_Supplied records:_
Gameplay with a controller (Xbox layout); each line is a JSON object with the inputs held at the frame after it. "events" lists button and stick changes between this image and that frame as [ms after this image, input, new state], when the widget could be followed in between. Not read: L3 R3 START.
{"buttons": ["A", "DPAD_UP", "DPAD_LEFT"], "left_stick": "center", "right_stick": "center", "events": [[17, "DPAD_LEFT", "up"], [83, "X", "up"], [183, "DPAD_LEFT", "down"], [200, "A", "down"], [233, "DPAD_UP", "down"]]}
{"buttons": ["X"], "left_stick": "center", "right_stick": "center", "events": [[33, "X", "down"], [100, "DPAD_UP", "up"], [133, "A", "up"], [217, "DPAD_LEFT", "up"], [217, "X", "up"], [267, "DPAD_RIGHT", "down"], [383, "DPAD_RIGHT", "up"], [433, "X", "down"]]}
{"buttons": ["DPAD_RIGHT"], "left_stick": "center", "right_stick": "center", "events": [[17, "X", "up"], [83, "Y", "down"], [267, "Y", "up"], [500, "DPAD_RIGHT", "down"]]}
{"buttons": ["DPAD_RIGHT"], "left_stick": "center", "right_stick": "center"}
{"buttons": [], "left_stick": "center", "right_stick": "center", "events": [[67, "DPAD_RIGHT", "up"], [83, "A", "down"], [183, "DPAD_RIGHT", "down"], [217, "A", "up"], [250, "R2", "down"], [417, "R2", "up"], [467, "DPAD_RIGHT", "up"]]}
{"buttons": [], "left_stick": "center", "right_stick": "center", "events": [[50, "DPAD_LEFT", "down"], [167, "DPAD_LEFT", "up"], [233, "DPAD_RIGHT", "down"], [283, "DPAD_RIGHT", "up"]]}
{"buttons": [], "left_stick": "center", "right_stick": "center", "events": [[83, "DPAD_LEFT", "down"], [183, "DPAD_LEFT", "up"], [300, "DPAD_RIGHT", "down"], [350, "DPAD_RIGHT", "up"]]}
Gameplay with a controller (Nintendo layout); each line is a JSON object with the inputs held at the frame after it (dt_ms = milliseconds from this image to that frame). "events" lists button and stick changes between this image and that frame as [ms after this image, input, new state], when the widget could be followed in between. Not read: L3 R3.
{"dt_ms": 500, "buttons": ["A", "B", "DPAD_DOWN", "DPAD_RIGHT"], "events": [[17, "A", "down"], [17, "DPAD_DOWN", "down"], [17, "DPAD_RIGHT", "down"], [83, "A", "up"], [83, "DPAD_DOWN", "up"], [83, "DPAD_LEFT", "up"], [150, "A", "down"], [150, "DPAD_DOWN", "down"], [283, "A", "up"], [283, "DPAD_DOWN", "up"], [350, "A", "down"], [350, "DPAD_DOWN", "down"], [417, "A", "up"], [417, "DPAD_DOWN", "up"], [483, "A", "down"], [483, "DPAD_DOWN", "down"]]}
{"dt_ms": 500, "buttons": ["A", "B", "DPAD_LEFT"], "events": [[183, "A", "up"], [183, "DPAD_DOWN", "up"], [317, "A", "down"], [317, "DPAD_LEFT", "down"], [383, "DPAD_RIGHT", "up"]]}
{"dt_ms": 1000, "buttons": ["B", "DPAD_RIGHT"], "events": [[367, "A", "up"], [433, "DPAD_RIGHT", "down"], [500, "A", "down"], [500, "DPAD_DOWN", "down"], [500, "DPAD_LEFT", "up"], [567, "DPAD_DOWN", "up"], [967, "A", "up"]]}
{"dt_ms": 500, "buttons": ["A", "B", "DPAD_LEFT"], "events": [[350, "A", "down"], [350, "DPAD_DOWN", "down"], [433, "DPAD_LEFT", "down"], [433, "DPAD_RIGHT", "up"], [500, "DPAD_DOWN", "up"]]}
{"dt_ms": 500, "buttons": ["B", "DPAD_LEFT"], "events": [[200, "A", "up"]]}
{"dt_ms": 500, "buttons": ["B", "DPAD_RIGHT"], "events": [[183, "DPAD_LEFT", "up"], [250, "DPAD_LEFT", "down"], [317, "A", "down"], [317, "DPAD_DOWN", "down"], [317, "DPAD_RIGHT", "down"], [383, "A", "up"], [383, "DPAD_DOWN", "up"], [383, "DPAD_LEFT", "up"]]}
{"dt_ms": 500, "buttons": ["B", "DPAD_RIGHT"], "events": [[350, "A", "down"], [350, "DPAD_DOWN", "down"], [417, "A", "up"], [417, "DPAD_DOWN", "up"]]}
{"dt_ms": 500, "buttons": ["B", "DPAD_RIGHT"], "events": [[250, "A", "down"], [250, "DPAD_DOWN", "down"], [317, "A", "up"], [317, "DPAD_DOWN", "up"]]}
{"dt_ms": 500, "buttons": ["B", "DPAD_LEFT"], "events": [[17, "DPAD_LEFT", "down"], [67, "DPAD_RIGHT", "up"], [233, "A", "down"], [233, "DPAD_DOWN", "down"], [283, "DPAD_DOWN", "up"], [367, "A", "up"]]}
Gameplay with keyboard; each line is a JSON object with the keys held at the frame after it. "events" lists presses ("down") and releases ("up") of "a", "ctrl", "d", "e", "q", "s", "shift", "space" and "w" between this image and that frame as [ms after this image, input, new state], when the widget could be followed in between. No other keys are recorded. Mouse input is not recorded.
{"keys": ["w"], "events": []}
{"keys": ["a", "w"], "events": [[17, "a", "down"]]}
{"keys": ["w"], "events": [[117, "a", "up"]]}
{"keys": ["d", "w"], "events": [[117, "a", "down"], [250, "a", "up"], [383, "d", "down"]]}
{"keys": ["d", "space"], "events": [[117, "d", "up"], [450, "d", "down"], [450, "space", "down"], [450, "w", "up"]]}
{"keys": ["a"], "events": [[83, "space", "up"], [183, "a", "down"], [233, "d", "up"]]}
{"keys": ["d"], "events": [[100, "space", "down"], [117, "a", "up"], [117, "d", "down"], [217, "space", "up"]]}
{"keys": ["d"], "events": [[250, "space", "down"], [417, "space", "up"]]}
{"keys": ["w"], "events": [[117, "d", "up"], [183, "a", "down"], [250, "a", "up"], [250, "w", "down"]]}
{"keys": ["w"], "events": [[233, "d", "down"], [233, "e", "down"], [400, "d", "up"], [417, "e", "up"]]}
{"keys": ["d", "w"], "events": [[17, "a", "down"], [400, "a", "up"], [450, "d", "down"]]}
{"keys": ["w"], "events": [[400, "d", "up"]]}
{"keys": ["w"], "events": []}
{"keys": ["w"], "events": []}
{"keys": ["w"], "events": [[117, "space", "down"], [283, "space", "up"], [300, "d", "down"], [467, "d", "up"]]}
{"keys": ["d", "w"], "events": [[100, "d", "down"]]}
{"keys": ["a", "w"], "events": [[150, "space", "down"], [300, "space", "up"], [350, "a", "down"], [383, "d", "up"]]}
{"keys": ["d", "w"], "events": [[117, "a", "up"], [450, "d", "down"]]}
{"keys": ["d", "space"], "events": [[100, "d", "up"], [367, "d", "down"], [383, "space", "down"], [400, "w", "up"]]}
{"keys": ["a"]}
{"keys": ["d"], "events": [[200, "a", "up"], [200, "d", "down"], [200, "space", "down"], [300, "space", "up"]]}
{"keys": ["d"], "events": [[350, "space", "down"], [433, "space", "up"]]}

_What you will do:_ Exactly as they stand, write out all of the entries.

_Result of this task:_
Gameplay with a controller (Xbox layout); each line is a JSON object with the inputs held at the frame after it. "events" lists button and stick changes between this image and that frame as [ms after this image, input, new state], when the widget could be followed in between. Not read: L3 R3 START.
{"buttons": ["A", "DPAD_UP", "DPAD_LEFT"], "left_stick": "center", "right_stick": "center", "events": [[17, "DPAD_LEFT", "up"], [83, "X", "up"], [183, "DPAD_LEFT", "down"], [200, "A", "down"], [233, "DPAD_UP", "down"]]}
{"buttons": ["X"], "left_stick": "center", "right_stick": "center", "events": [[33, "X", "down"], [100, "DPAD_UP", "up"], [133, "A", "up"], [217, "DPAD_LEFT", "up"], [217, "X", "up"], [267, "DPAD_RIGHT", "down"], [383, "DPAD_RIGHT", "up"], [433, "X", "down"]]}
{"buttons": ["DPAD_RIGHT"], "left_stick": "center", "right_stick": "center", "events": [[17, "X", "up"], [83, "Y", "down"], [267, "Y", "up"], [500, "DPAD_RIGHT", "down"]]}
{"buttons": ["DPAD_RIGHT"], "left_stick": "center", "right_stick": "center"}
{"buttons": [], "left_stick": "center", "right_stick": "center", "events": [[67, "DPAD_RIGHT", "up"], [83, "A", "down"], [183, "DPAD_RIGHT", "down"], [217, "A", "up"], [250, "R2", "down"], [417, "R2", "up"], [467, "DPAD_RIGHT", "up"]]}
{"buttons": [], "left_stick": "center", "right_stick": "center", "events": [[50, "DPAD_LEFT", "down"], [167, "DPAD_LEFT", "up"], [233, "DPAD_RIGHT", "down"], [283, "DPAD_RIGHT", "up"]]}
{"buttons": [], "left_stick": "center", "right_stick": "center", "events": [[83, "DPAD_LEFT", "down"], [183, "DPAD_LEFT", "up"], [300, "DPAD_RIGHT", "down"], [350, "DPAD_RIGHT", "up"]]}
Gameplay with a controller (Nintendo layout); each line is a JSON object with the inputs held at the frame after it (dt_ms = milliseconds from this image to that frame). "events" lists button and stick changes between this image and that frame as [ms after this image, input, new state], when the widget could be followed in between. Not read: L3 R3.
{"dt_ms": 500, "buttons": ["A", "B", "DPAD_DOWN", "DPAD_RIGHT"], "events": [[17, "A", "down"], [17, "DPAD_DOWN", "down"], [17, "DPAD_RIGHT", "down"], [83, "A", "up"], [83, "DPAD_DOWN", "up"], [83, "DPAD_LEFT", "up"], [150, "A", "down"], [150, "DPAD_DOWN", "down"], [283, "A", "up"], [283, "DPAD_DOWN", "up"], [350, "A", "down"], [350, "DPAD_DOWN", "down"], [417, "A", "up"], [417, "DPAD_DOWN", "up"], [483, "A", "down"], [483, "DPAD_DOWN", "down"]]}
{"dt_ms": 500, "buttons": ["A", "B", "DPAD_LEFT"], "events": [[183, "A", "up"], [183, "DPAD_DOWN", "up"], [317, "A", "down"], [317, "DPAD_LEFT", "down"], [383, "DPAD_RIGHT", "up"]]}
{"dt_ms": 1000, "buttons": ["B", "DPAD_RIGHT"], "events": [[367, "A", "up"], [433, "DPAD_RIGHT", "down"], [500, "A", "down"], [500, "DPAD_DOWN", "down"], [500, "DPAD_LEFT", "up"], [567, "DPAD_DOWN", "up"], [967, "A", "up"]]}
{"dt_ms": 500, "buttons": ["A", "B", "DPAD_LEFT"], "events": [[350, "A", "down"], [350, "DPAD_DOWN", "down"], [433, "DPAD_LEFT", "down"], [433, "DPAD_RIGHT", "up"], [500, "DPAD_DOWN", "up"]]}
{"dt_ms": 500, "buttons": ["B", "DPAD_LEFT"], "events": [[200, "A", "up"]]}
{"dt_ms": 500, "buttons": ["B", "DPAD_RIGHT"], "events": [[183, "DPAD_LEFT", "up"], [250, "DPAD_LEFT", "down"], [317, "A", "down"], [317, "DPAD_DOWN", "down"], [317, "DPAD_RIGHT", "down"], [383, "A", "up"], [383, "DPAD_DOWN", "up"], [383, "DPAD_LEFT", "up"]]}
{"dt_ms": 500, "buttons": ["B", "DPAD_RIGHT"], "events": [[350, "A", "down"], [350, "DPAD_DOWN", "down"], [417, "A", "up"], [417, "DPAD_DOWN", "up"]]}
{"dt_ms": 500, "buttons": ["B", "DPAD_RIGHT"], "events": [[250, "A", "down"], [250, "DPAD_DOWN", "down"], [317, "A", "up"], [317, "DPAD_DOWN", "up"]]}
{"dt_ms": 500, "buttons": ["B", "DPAD_LEFT"], "events": [[17, "DPAD_LEFT", "down"], [67, "DPAD_RIGHT", "up"], [233, "A", "down"], [233, "DPAD_DOWN", "down"], [283, "DPAD_DOWN", "up"], [367, "A", "up"]]}
Gameplay with keyboard; each line is a JSON object with the keys held at the frame after it. "events" lists presses ("down") and releases ("up") of "a", "ctrl", "d", "e", "q", "s", "shift", "space" and "w" between this image and that frame as [ms after this image, input, new state], when the widget could be followed in between. No other keys are recorded. Mouse input is not recorded.
{"keys": ["w"], "events": []}
{"keys": ["a", "w"], "events": [[17, "a", "down"]]}
{"keys": ["w"], "events": [[117, "a", "up"]]}
{"keys": ["d", "w"], "events": [[117, "a", "down"], [250, "a", "up"], [383, "d", "down"]]}
{"keys": ["d", "space"], "events": [[117, "d", "up"], [450, "d", "down"], [450, "space", "down"], [450, "w", "up"]]}
{"keys": ["a"], "events": [[83, "space", "up"], [183, "a", "down"], [233, "d", "up"]]}
{"keys": ["d"], "events": [[100, "space", "down"], [117, "a", "up"], [117, "d", "down"], [217, "space", "up"]]}
{"keys": ["d"], "events": [[250, "space", "down"], [417, "space", "up"]]}
{"keys": ["w"], "events": [[117, "d", "up"], [183, "a", "down"], [250, "a", "up"], [250, "w", "down"]]}
{"keys": ["w"], "events": [[233, "d", "down"], [233, "e", "down"], [400, "d", "up"], [417, "e", "up"]]}
{"keys": ["d", "w"], "events": [[17, "a", "down"], [400, "a", "up"], [450, "d", "down"]]}
{"keys": ["w"], "events": [[400, "d", "up"]]}
{"keys": ["w"], "events": []}
{"keys": ["w"], "events": []}
{"keys": ["w"], "events": [[117, "space", "down"], [283, "space", "up"], [300, "d", "down"], [467, "d", "up"]]}
{"keys": ["d", "w"], "events": [[100, "d", "down"]]}
{"keys": ["a", "w"], "events": [[150, "space", "down"], [300, "space", "up"], [350, "a", "down"], [383, "d", "up"]]}
{"keys": ["d", "w"], "events": [[117, "a", "up"], [450, "d", "down"]]}
{"keys": ["d", "space"], "events": [[100, "d", "up"], [367, "d", "down"], [383, "space", "down"], [400, "w", "up"]]}
{"keys": ["a"]}
{"keys": ["d"], "events": [[200, "a", "up"], [200, "d", "down"], [200, "space", "down"], [300, "space", "up"]]}
{"keys": ["d"], "events": [[350, "space", "down"], [433, "space", "up"]]}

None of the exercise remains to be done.